§ **PROBLEM TO WORK ON**
Before reproducing the lines below, strip out the pictures; every other character stays as written.

*** Opening RECORDS PROVIDED ***

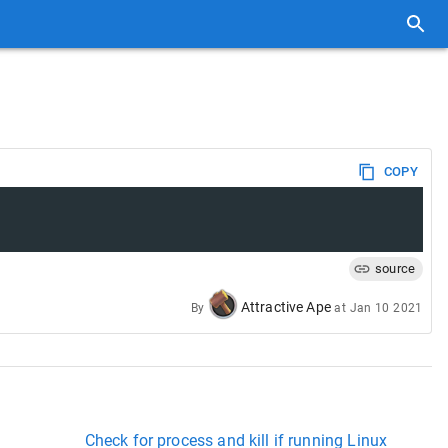
COPY
source
Attractive Ape
By
at
Jan 10 2021
Check for process and kill if running Linux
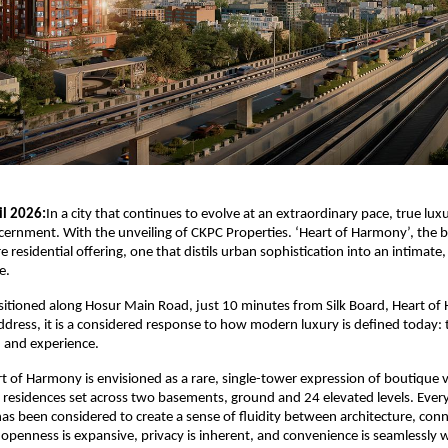
il 2026:
In a city that continues to evolve at an extraordinary pace, true luxur
iscernment. With the unveiling of
CKPC Properties
. ‘Heart of Harmony’, the b
e residential offering, one that distils urban sophistication into an intimate,
e.
ositioned along Hosur Main Road, just 10 minutes from Silk Board, Heart of 
dress, it is a considered response to how modern luxury is defined today: 
y, and experience.
rt of Harmony is envisioned as a rare, single-tower expression of boutique ver
residences set across two basements, ground and 24 elevated levels. Every 
has been considered to create a sense of fluidity between architecture, conne
e openness is expansive, privacy is inherent, and convenience is seamlessly w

*** Closing RECORDS PROVIDED ***

§ **EXERCISE SOLUTION**
COPY
source
Attractive Ape
By
at
Jan 10 2021
Check for process and kill if running Linux
il 2026:
In a city that continues to evolve at an extraordinary pace, true luxur
iscernment. With the unveiling of
CKPC Properties
. ‘Heart of Harmony’, the b
e residential offering, one that distils urban sophistication into an intimate,
e.
ositioned along Hosur Main Road, just 10 minutes from Silk Board, Heart of 
dress, it is a considered response to how modern luxury is defined today: 
y, and experience.
rt of Harmony is envisioned as a rare, single-tower expression of boutique ver
residences set across two basements, ground and 24 elevated levels. Every 
has been considered to create a sense of fluidity between architecture, conne
e openness is expansive, privacy is inherent, and convenience is seamlessly w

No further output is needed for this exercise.